Two former Bear fund managers are indicted in separate probe
WASHINGTON - More than 400 real estate industry players have been indicted since March — including dozens over the last two days — in a Justice Department crackdown on incidents of mortgage fraud nationwide that have contributed to the country’s housing crisis.
The FBI put the losses to homeowners and other borrowers who were victims in the schemes at over $1 billion.
“Mortgage fraud and related securities fraud pose a significant threat to our economy, to the stability of our nation’s housing market and to the peace of mind to millions of Americans,” Deputy Attorney General Mark Filip said in a statement Thursday. The Justice Department and FBI planned to announce the cases at an afternoon news conference in Washington, D.C.
Since March 1, 406 people have been arrested in the sting dubbed “Operation Malicious Mortgage” that saw 144 cases across the country.

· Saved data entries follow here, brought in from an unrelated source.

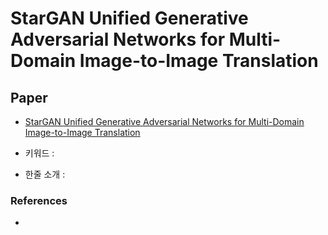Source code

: ﻿# StarGAN Unified Generative Adversarial Networks for Multi-Domain Image-to-Image Translation

## Paper

- [StarGAN Unified Generative Adversarial Networks for Multi-Domain Image-to-Image Translation](https://arxiv.org/pdf/1711.09020.pdf)

- 키워드 : 

- 한줄 소개 : 

### References

- 
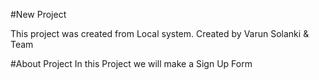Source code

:#New Project

This project was created from Local system.
Created by Varun Solanki & Team

#About Project
In this Project we will make a Sign Up Form
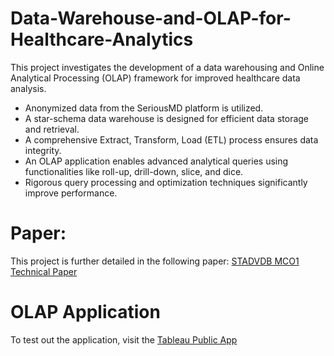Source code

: # Data-Warehouse-and-OLAP-for-Healthcare-Analytics
This project investigates the development of a data warehousing and Online Analytical Processing (OLAP) framework for improved healthcare data analysis.

- Anonymized data from the SeriousMD platform is utilized.
- A star-schema data warehouse is designed for efficient data storage and retrieval.
- A comprehensive Extract, Transform, Load (ETL) process ensures data integrity.
- An OLAP application enables advanced analytical queries using functionalities like roll-up, drill-down, slice, and dice.
- Rigorous query processing and optimization techniques significantly improve performance.


# Paper:
This project is further detailed in the following paper: [STADVDB MCO1 Technical Paper](https://github.com/SakuZN/Data-Warehouse-and-OLAP-for-Healthcare-Analytics/blob/main/MCO1-Report.pdf)

# OLAP Application
To test out the application, visit the [Tableau Public App](https://public.tableau.com/app/profile/kovie.nino/viz/HealthcareProfessionalDistributionandAppointmentAnalysisinthePhilippines-STADVDBGroup11S11Group7S12/Dashboard1?publish=yes
)
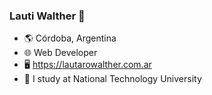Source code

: ### Lauti Walther 👋

 - 🌎 Córdoba, Argentina
 - 🌐 Web Developer
 - 🖥 https://lautarowalther.com.ar
 - 🏫 I study at National Technology University

<!--
**LautiWalther/LautiWalther** is a ✨ _special_ ✨ repository because its `README.md` (this file) appears on your GitHub profile.

Here are some ideas to get you started:

- 🔭 I’m currently working on ...
- 🌱 I’m currently learning ...
- 👯 I’m looking to collaborate on ...
- 🤔 I’m looking for help with ...
- 💬 Ask me about ...
- 📫 How to reach me: ...
- 😄 Pronouns: ...
- ⚡ Fun fact: ...
-->
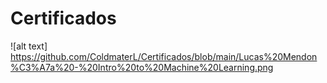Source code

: # Certificados
![alt text] https://github.com/ColdmaterL/Certificados/blob/main/Lucas%20Mendon%C3%A7a%20-%20Intro%20to%20Machine%20Learning.png
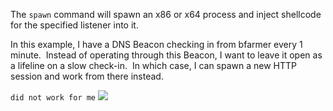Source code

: The `spawn` command will spawn an x86 or x64 process and inject shellcode for the specified listener into it.

In this example, I have a DNS Beacon checking in from bfarmer every 1 minute.  Instead of operating through this Beacon, I want to leave it open as a lifeline on a slow check-in.  In which case, I can spawn a new HTTP session and work from there instead.

  
`did not work for me`
![](https://files.cdn.thinkific.com/file_uploads/584845/images/154/711/6bf/spawn.png)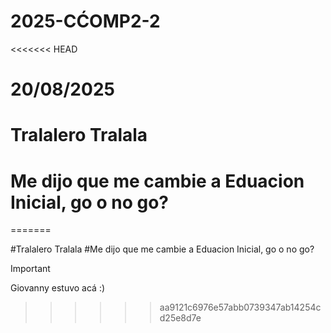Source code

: # 2025-CĆOMP2-2
<<<<<<< HEAD
# 20/08/2025 
# Tralalero Tralala
# Me dijo que me cambie a Eduacion Inicial, go o no go?
=======

#Tralalero Tralala
#Me dijo que me cambie a Eduacion Inicial, go o no go?

> [!IMPORTANT]
> Giovanny estuvo acá :)
>>>>>>> aa9121c6976e57abb0739347ab14254cd25e8d7e
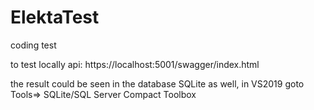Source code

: # ElektaTest
coding test

to test locally api: https://localhost:5001/swagger/index.html

the result could be seen in the database SQLite as well, in VS2019 goto Tools=> SQLite/SQL Server Compact Toolbox
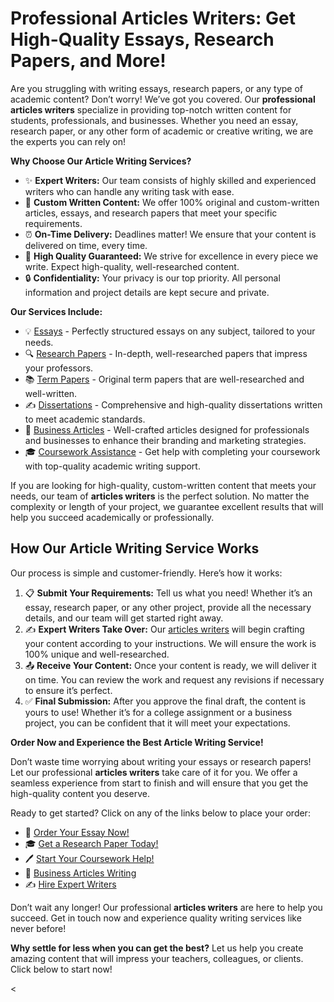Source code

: # Professional Articles Writers: Get High-Quality Essays, Research Papers, and More!

Are you struggling with writing essays, research papers, or any type of academic content? Don’t worry! We’ve got you covered. Our **professional articles writers** specialize in providing top-notch written content for students, professionals, and businesses. Whether you need an essay, research paper, or any other form of academic or creative writing, we are the experts you can rely on!

**Why Choose Our Article Writing Services?**

- ✨ **Expert Writers:** Our team consists of highly skilled and experienced writers who can handle any writing task with ease.
- 📝 **Custom Written Content:** We offer 100% original and custom-written articles, essays, and research papers that meet your specific requirements.
- ⏰ **On-Time Delivery:** Deadlines matter! We ensure that your content is delivered on time, every time.
- 💯 **High Quality Guaranteed:** We strive for excellence in every piece we write. Expect high-quality, well-researched content.
- 🔒 **Confidentiality:** Your privacy is our top priority. All personal information and project details are kept secure and private.

**Our Services Include:**

- 💡 [Essays](https://tinyurl.com/topessay?keyword=articles+writers) - Perfectly structured essays on any subject, tailored to your needs.
- 🔍 [Research Papers](https://tinyurl.com/topessay?keyword=articles+writers) - In-depth, well-researched papers that impress your professors.
- 📚 [Term Papers](https://tinyurl.com/topessay?keyword=articles+writers) - Original term papers that are well-researched and well-written.
- ✍️ [Dissertations](https://tinyurl.com/topessay?keyword=articles+writers) - Comprehensive and high-quality dissertations written to meet academic standards.
- 💼 [Business Articles](https://tinyurl.com/topessay?keyword=articles+writers) - Well-crafted articles designed for professionals and businesses to enhance their branding and marketing strategies.
- 🎓 [Coursework Assistance](https://tinyurl.com/topessay?keyword=articles+writers) - Get help with completing your coursework with top-quality academic writing support.

If you are looking for high-quality, custom-written content that meets your needs, our team of **articles writers** is the perfect solution. No matter the complexity or length of your project, we guarantee excellent results that will help you succeed academically or professionally.

## How Our Article Writing Service Works

Our process is simple and customer-friendly. Here’s how it works:

1. 📋 **Submit Your Requirements:** Tell us what you need! Whether it’s an essay, research paper, or any other project, provide all the necessary details, and our team will get started right away.
2. ✍️ **Expert Writers Take Over:** Our [articles writers](https://tinyurl.com/topessay?keyword=articles+writers) will begin crafting your content according to your instructions. We will ensure the work is 100% unique and well-researched.
3. 📤 **Receive Your Content:** Once your content is ready, we will deliver it on time. You can review the work and request any revisions if necessary to ensure it’s perfect.
4. ✅ **Final Submission:** After you approve the final draft, the content is yours to use! Whether it’s for a college assignment or a business project, you can be confident that it will meet your expectations.

**Order Now and Experience the Best Article Writing Service!**

Don’t waste time worrying about writing your essays or research papers! Let our professional **articles writers** take care of it for you. We offer a seamless experience from start to finish and will ensure that you get the high-quality content you deserve.

Ready to get started? Click on any of the links below to place your order:

- 🎯 [Order Your Essay Now!](https://tinyurl.com/topessay?keyword=articles+writers)
- 🎓 [Get a Research Paper Today!](https://tinyurl.com/topessay?keyword=articles+writers)
- 🖊️ [Start Your Coursework Help!](https://tinyurl.com/topessay?keyword=articles+writers)
- 💼 [Business Articles Writing](https://tinyurl.com/topessay?keyword=articles+writers)
- ✍️ [Hire Expert Writers](https://tinyurl.com/topessay?keyword=articles+writers)

Don’t wait any longer! Our professional **articles writers** are here to help you succeed. Get in touch now and experience quality writing services like never before!

**Why settle for less when you can get the best?** Let us help you create amazing content that will impress your teachers, colleagues, or clients. Click below to start now!

 \<
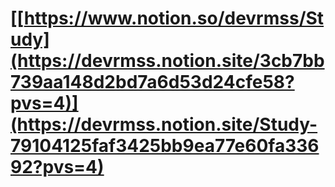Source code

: # [[https://www.notion.so/devrmss/Study](https://devrmss.notion.site/3cb7bb739aa148d2bd7a6d53d24cfe58?pvs=4)](https://devrmss.notion.site/Study-79104125faf3425bb9ea77e60fa33692?pvs=4)
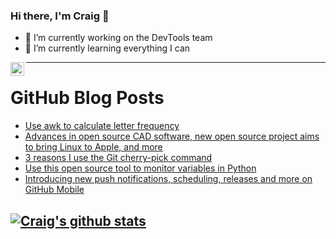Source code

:### Hi there, I'm Craig 👋

<!--
**CraigTeelFugro/CraigTeelFugro** is a ✨ _special_ ✨ repository because its `README.md` (this file) appears on your GitHub profile.

Here are some ideas to get you started:
-->

- 🔭 I’m currently working on the DevTools team
- 🌱 I’m currently learning everything I can

[<img align="left" alt="Craig Teel | LinkedIn" width="22px" src="https://cdn.jsdelivr.net/npm/simple-icons@v3/icons/linkedin.svg" />][linkedin]

---

# GitHub Blog Posts

<!-- BLOG-POST-LIST:START -->
- [Use awk to calculate letter frequency](https://opensource.com/article/21/4/gawk-letter-game)
- [Advances in open source CAD software, new open source project aims to bring Linux to Apple, and more](https://opensource.com/article/21/4/open-source-news)
- [3 reasons I use the Git cherry-pick command](https://opensource.com/article/21/3/git-cherry-pick)
- [Use this open source tool to monitor variables in Python](https://opensource.com/article/21/4/monitor-debug-python)
- [Introducing new push notifications, scheduling, releases and more on GitHub Mobile](https://github.blog/2021-03-30-new-push-notifications-scheduling-releases-github-mobile/)
<!-- BLOG-POST-LIST:END -->

## [![Craig's github stats](https://github-readme-stats.vercel.app/api?username=craigteelfugro)](https://github.com/anuraghazra/github-readme-stats)


[linkedin]: https://linkedin.com/in/craig-teel-b8786771
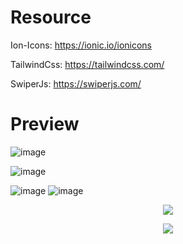 # Resource

 Ion-Icons: https://ionic.io/ionicons
 
 TailwindCss: https://tailwindcss.com/
 
 SwiperJs: https://swiperjs.com/



# Preview 
![image](https://user-images.githubusercontent.com/86012214/161226176-d9afe034-81d1-427c-bc4a-a605f6f8fbc1.png)

![image](https://user-images.githubusercontent.com/86012214/161300592-0ca282df-6328-447f-885c-bfdcd13c650c.png)

![image](https://user-images.githubusercontent.com/86012214/161300663-5e331b38-36ed-4da0-aa09-d6489b38d37b.png)
![image](https://user-images.githubusercontent.com/86012214/161300700-547f426a-50da-4e38-a4e4-c2fbcd635e91.png)
<div align="center">
 <img src="https://user-images.githubusercontent.com/86012214/161300825-7bd60b6c-7b92-483e-81c9-c55f2c4c1426.png">
</div>
     														  
<p align="center">
  <img src="https://user-images.githubusercontent.com/86012214/161300825-7bd60b6c-7b92-483e-81c9-c55f2c4c1426.png">
</p>
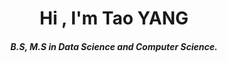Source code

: <h1 align="center">Hi , I'm Tao YANG </h1>
<h5 align="center">B.S, M.S in Data Science and Computer Science.</h5>
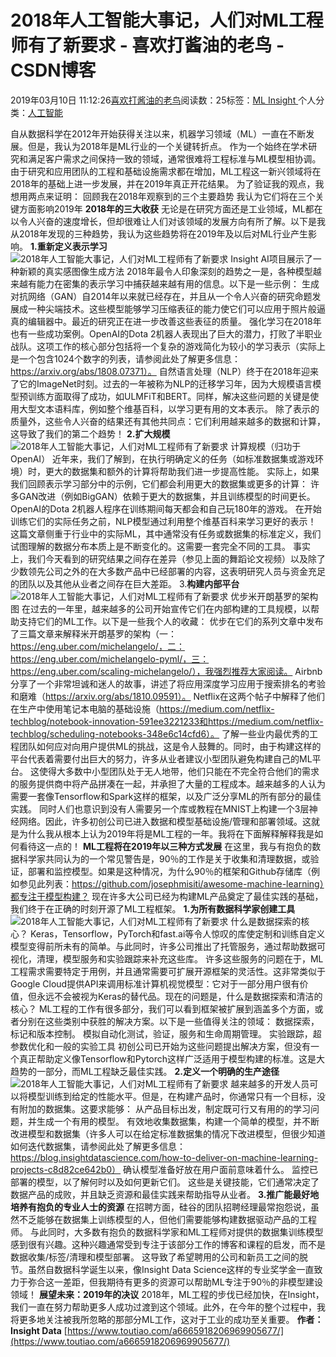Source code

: 
# 2018年人工智能大事记，人们对ML工程师有了新要求 - 喜欢打酱油的老鸟 - CSDN博客


2019年03月10日 11:12:26[喜欢打酱油的老鸟](https://me.csdn.net/weixin_42137700)阅读数：25标签：[ML																](https://so.csdn.net/so/search/s.do?q=ML&t=blog)[Insight																](https://so.csdn.net/so/search/s.do?q=Insight&t=blog)[
							](https://so.csdn.net/so/search/s.do?q=ML&t=blog)个人分类：[人工智能																](https://blog.csdn.net/weixin_42137700/article/category/7820233)


自从数据科学在2012年开始获得关注以来，机器学习领域（ML）一直在不断发展。但是，我认为2018年是ML行业的一个关键转折点。
作为一个始终在学术研究和满足客户需求之间保持一致的领域，通常很难将工程标准与ML模型相协调。由于研究和应用团队的工程和基础设施需求都在增加，ML工程这一新兴领域将在2018年的基础上进一步发展，并在2019年真正开花结果。
为了验证我的观点，我想用两点来证明：
回顾我在2018年观察到的三个主要趋势
我认为它们将在三个关键方面影响2019年
**2018年的三大收获**
无论是在研究方面还是工业领域，ML都在以令人兴奋的速度增长，但却很难让人们对该领域的发展方向有所了解。以下是我从2018年发现的三种趋势，我认为这些趋势将在2019年及以后对ML行业产生影响。
**1.重新定义表示学习**
![2018年人工智能大事记，人们对ML工程师有了新要求](http://p1.pstatp.com/large/pgc-image/ededb752869a420ca69b213ce2eac974)
Insight AI项目展示了一种新颖的真实感图像生成方法
2018年最令人印象深刻的趋势之一是，各种模型越来越有能力在密集的表示学习中捕获越来越有用的信息。以下是一些示例：
生成对抗网络（GAN）自2014年以来就已经存在，并且从一个令人兴奋的研究命题发展成一种尖端技术。这些模型能够学习压缩表征的能力使它们可以应用于照片般逼真的编辑器中。最近的研究正在进一步改善这些表征的质量。
强化学习在2018年也有一些成功案例。OpenAI的Dota 2机器人表现出了巨大的潜力，打败了半职业战队。这项工作的核心部分包括将一个复杂的游戏简化为较小的学习表示（实际上是一个包含1024个数字的列表，请参阅此处了解更多信息：https://arxiv.org/abs/1808.07371）。
自然语言处理（NLP）终于在2018年迎来了它的ImageNet时刻。过去的一年被称为NLP的迁移学习年，因为大规模语言模型预训练方面取得了成功，如ULMFiT和BERT。同样，解决这些问题的关键是使用大型文本语料库，例如整个维基百科，以学习更有用的文本表示。
除了表示的质量外，这些令人兴奋的结果还有其他共同点：它们利用越来越多的数据和计算，这导致了我们的第二个趋势！
**2.扩大规模**
![2018年人工智能大事记，人们对ML工程师有了新要求](http://p1.pstatp.com/large/pgc-image/53445c768dd1488d86250618c67702b1)
计算规模（归功于OpenAI）
近年来，我们了解到，在执行明确定义的任务（如标准数据集或游戏环境）时，更大的数据集和额外的计算将帮助我们进一步提高性能。
实际上，如果我们回顾表示学习部分中的示例，它们都会利用更大的数据集或更多的计算：
许多GAN改进（例如BigGAN）依赖于更大的数据集，并且训练模型的时间更长。
OpenAI的Dota 2机器人程序在训练期间每天都会和自己玩180年的游戏。
在开始训练它们的实际任务之前，NLP模型通过利用整个维基百科来学习更好的表示！
这篇文章侧重于行业中的实际ML，其中通常没有任务或数据集的标准定义，我们试图理解的数据分布本质上是不断变化的。这需要一套完全不同的工具。
事实上，我们今天看到的研究结果之间存在差异（参见上面的舞蹈论文视频）以及除了少数领先公司之外的在大多数产品中已经部署的内容，这表明研究人员与资金充足的团队以及其他从业者之间存在巨大差距。
3.**构建内部平台**
![2018年人工智能大事记，人们对ML工程师有了新要求](http://p3.pstatp.com/large/pgc-image/99f2c9e95d5f4b7a89d36ab41e87f03c)
优步米开朗基罗的架构图
在过去的一年里，越来越多的公司开始宣传它们在内部构建的工具规模，以帮助支持它们的ML工作。以下是一些我个人的收藏：
优步在它们的系列文章中发布了三篇文章来解释米开朗基罗的架构（一：https://eng.uber.com/michelangelo/，二：https://eng.uber.com/michelangelo-pyml/，三：https://eng.uber.com/scaling-michelangelo/），我强烈推荐大家阅读。
Airbnb分享了一个非常坦诚和迷人的故事，讲述了将应用深度学习应用于搜索排名的考验和磨难（https://arxiv.org/abs/1810.09591）。
Netflix在这两个帖子中解释了他们在生产中使用笔记本电脑的基础设施（https://medium.com/netflix-techblog/notebook-innovation-591ee3221233和https://medium.com/netflix-techblog/scheduling-notebooks-348e6c14cfd6）。
了解一些业内最优秀的工程团队如何应对向用户提供ML的挑战，这是令人鼓舞的。同时，由于构建这样的平台代表着需要付出巨大的努力，许多从业者建议小型团队避免构建自己的ML平台。
这使得大多数中小型团队处于无人地带，他们只能在不完全符合他们的需求的服务提供商中将产品拼凑在一起，并承担了大量的工程成本。越来越多的人认为需要一套像Tensorflow和Spark这样的框架，以及广泛分享ML的所有部分的最佳实践。
同时人们也意识到没有人需要另一个库或教程在MNIST上构建一个3层神经网络。因此，许多初创公司已进入数据和模型基础设施/管理和部署领域。这就是为什么我从根本上认为2019年将是ML工程的一年。我将在下面解释解释我是如何看待这一点的！
**ML工程将在2019年以三种方式发展**
在这里，我与有抱负的数据科学家共同认为的一个常见警告是，90％的工作是关于收集和清理数据，或验证，部署和监控模型。如果是这种情况，为什么90％的框架和Github存储库（例如参见此列表：https://github.com/josephmisiti/awesome-machine-learning）都专注于模型构建？
现在许多大公司已经为构建ML产品奠定了最佳实践的基础，我们终于在正确的时刻开源了ML工程框架。
**1.为所有数据科学家创建工具**
![2018年人工智能大事记，人们对ML工程师有了新要求](http://p1.pstatp.com/large/pgc-image/a358ed8848834c618aed5f5624598a2e)
什么是数据探索的核心？
Keras，Tensorflow，PyTorch和fast.ai等令人惊叹的库使定制和训练自定义模型变得前所未有的简单。与此同时，许多公司推出了托管服务，通过帮助数据可视化，清理，模型服务和实验跟踪来补充这些库。
许多这些服务的问题在于，ML工程需求需要特定于用例，并且通常需要可扩展开源框架的灵活性。这非常类似于Google Cloud提供API来调用标准计算机视觉模型：它对于一部分用户很有价值，但永远不会被视为Keras的替代品。现在的问题是，什么是数据探索和清洁的核心？
ML工程的工作有很多部分，我们可以看到框架被扩展到涵盖多个方面，或者分别在这些类别中获胜的解决方案。以下是一些值得关注的领域：
数据探索，标记和版本控制。
模拟自动化测试，验证，服务和生命周期管理。
实验跟踪，超参数优化和一般的实验工具
初创公司已开始为这些问题提出解决方案，但没有一个真正帮助定义像Tensorflow和Pytorch这样广泛适用于模型构建的标准。这是大趋势的一部分，而ML工程缺乏最佳实践。
**2.定义一个明确的生产途径**
![2018年人工智能大事记，人们对ML工程师有了新要求](http://p1.pstatp.com/large/pgc-image/c0cf5a8da8294ed78f54aeb4cd1b65c0)
越来越多的开发人员可以将模型训练到给定的性能水平。但是，在构建产品时，你通常只有一个目标，没有附加的数据集。这要求能够：
从产品目标出发，制定既可行又有用的的学习问题，并生成一个有用的模型。
有效地收集数据集，构建一个简单的模型，并不断改进模型和数据集（许多人可以在给定标准数据集的情况下改进模型，但很少知道如何迭代数据集，请参阅此处了解更多信息：https://blog.insightdatascience.com/how-to-deliver-on-machine-learning-projects-c8d82ce642b0）
确认模型准备好放在用户面前意味着什么。
监控已部署的模型，以了解何时以及如何更新它们。
这些是关键技能，它们通常决定了数据产品的成败，并且缺乏资源和最佳实践来帮助指导从业者。
**3.推广能最好地培养有抱负的专业人士的资源**
在招聘方面，硅谷的团队招聘经理最常抱怨说，虽然不乏能够在数据集上训练模型的人，但他们需要能够构建数据驱动产品的工程师。
与此同时，大多数有抱负的数据科学家和ML工程师对提供的数据集训练模型感到很有兴趣。这种兴趣通常受到专注于该部分工作的博客和课程的启发，而不是数据收集/标签/清理和模型部署。
这导致了希望聘用的公司和新员工之间的脱节。虽然自数据科学诞生以来，像Insight Data Science这样的专业奖学金一直致力于弥合这一差距，但我期待有更多的资源可以帮助ML专注于90％的非模型建设领域！
**展望未来：2019年的决议**
2018年，ML工程的步伐已经加快，在Insight，我们一直在努力帮助更多人成功过渡到这个领域。此外，在今年的整个过程中，我将更多地关注被我所忽略的那部分ML工作，这对于工业的成功至关重要。
**作者：Insight Data**
[https://www.toutiao.com/a6665918206969905677/](https://www.toutiao.com/a6665918206969905677/)

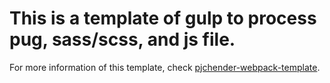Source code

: # This is a template of gulp to process pug, sass/scss, and js file.

For more information of this template, check [pjchender-webpack-template](https://github.com/PJCHENder/pjchender-webpack-template).
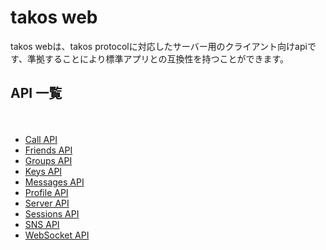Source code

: # takos web

takos webは、takos protocolに対応したサーバー用のクライアント向けapiです、準拠することにより標準アプリとの互換性を持つことができます。

## API 一覧
　
- [Call API](call.md)
- [Friends API](friends.md)
- [Groups API](groups.md)
- [Keys API](keys.md)
- [Messages API](messages.md)
- [Profile API](profile.md)
- [Server API](server.md)
- [Sessions API](sessions.md)
- [SNS API](sns.md)
- [WebSocket API](ws.md)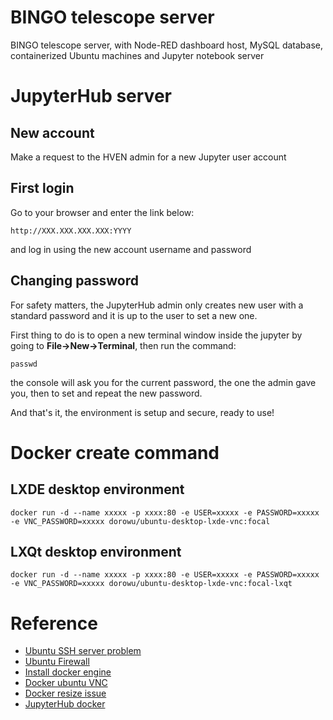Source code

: # BINGO telescope server

BINGO telescope server, with Node-RED dashboard host, MySQL database, containerized Ubuntu machines and Jupyter notebook server

# JupyterHub server

## New account

Make a request to the HVEN admin for a new Jupyter user account

## First login

Go to your browser and enter the link below:

    http://XXX.XXX.XXX.XXX:YYYY

and log in using the new account username and password

## Changing password

For safety matters, the JupyterHub admin only creates new user with a standard password and it is up to the user to set a new one.

First thing to do is to open a new terminal window inside the jupyter by going to **File->New->Terminal**, then run the command:

    passwd

the console will ask you for the current password, the one the admin gave you, then to set and repeat the new password.

And that's it, the environment is setup and secure, ready to use!

# Docker create command

## LXDE desktop environment

    docker run -d --name xxxxx -p xxxx:80 -e USER=xxxxx -e PASSWORD=xxxxx -e VNC_PASSWORD=xxxxx dorowu/ubuntu-desktop-lxde-vnc:focal

## LXQt desktop environment

    docker run -d --name xxxxx -p xxxx:80 -e USER=xxxxx -e PASSWORD=xxxxx -e VNC_PASSWORD=xxxxx dorowu/ubuntu-desktop-lxde-vnc:focal-lxqt

# Reference

* [Ubuntu SSH server problem](https://askubuntu.com/questions/1161579/ssh-server-cannot-be-found-even-though-installed)
* [Ubuntu Firewall](https://creodias.eu/-/how-to-open-ports-in-linux-)
* [Install docker engine](https://docs.docker.com/engine/install/ubuntu/)
* [Docker ubuntu VNC](https://github.com/fcwu/docker-ubuntu-vnc-desktop)
* [Docker resize issue](https://github.com/fcwu/docker-ubuntu-vnc-desktop/issues/115#issuecomment-522426037)
* [JupyterHub docker](https://hub.docker.com/r/rancavil/jupyterhub-docker)

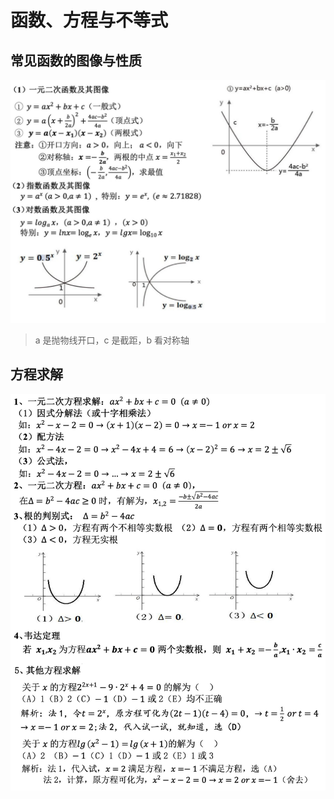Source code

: # 函数、方程与不等式

## 常见函数的图像与性质

![常见函数与性质](images/常见函数与性质.jpg)

> a 是抛物线开口，c 是截距，b 看对称轴

## 方程求解

![方程求解](images/方程求解.jpg)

Sixty people were arrested on Wednesday alone, including in Chicago, Miami, Houston and a dozen other regions policed by the FBI.
In a separate sweep, two former Bear Stearns managers in New York were indicted Thursday, becoming the first executives to face criminal charges related to the collapse of the subprime mortgage market.
Matthew Tannin was taken into custody outside his New Jersey home on Thursday morning and Ralph Cioffi was arrested at his New York City home, the FBI said. They became the first executives to be charged criminally in the wake of the subprime market debacle.
An indictment unsealed in federal court charged both men with securities and wire fraud, and Cioffi with insider trading. The U.S. attorney’s office in Brooklyn planned a news conference later Thursday.
In a separate complaint also filed Thursday, the Securities and Exchange Commission alleges that in the first five months of 2007, Tannin and Cioffi “deceived their own investors, as well as the fund’s institutional counterparts, by fraudulently concealing from them the full extent of the fund’s deepening troubles.”
The complaint says that in March 2007, Cioffi withdrew $2 million of his own money from a hedge fund without revealing to investors that he was substantially reducing his exposure to the toxic loans.
Across the country, reports of mortgage fraud have soared over the past year as the subprime mortgage market collapsed and defaults and foreclosures soared.
Banks reported nearly 53,000 cases of suspected mortgage fraud last year, up from more than 37,000 a year earlier and about 10 times the level of reports in 2001 and 2002, according to the Treasury Department’s Financial Crimes Enforcement Network.
The most common type of mortgage fraud was misstatement of income or assets, followed by forged documents, inflated appraisals and misrepresentation of a buyer’s intent to occupy a property as a primary residence.
Over the last several months, the FBI has been investigating an estimated 1,300 mortgage fraud cases — including 19 involving subprime lending practices by U.S. financial institutions.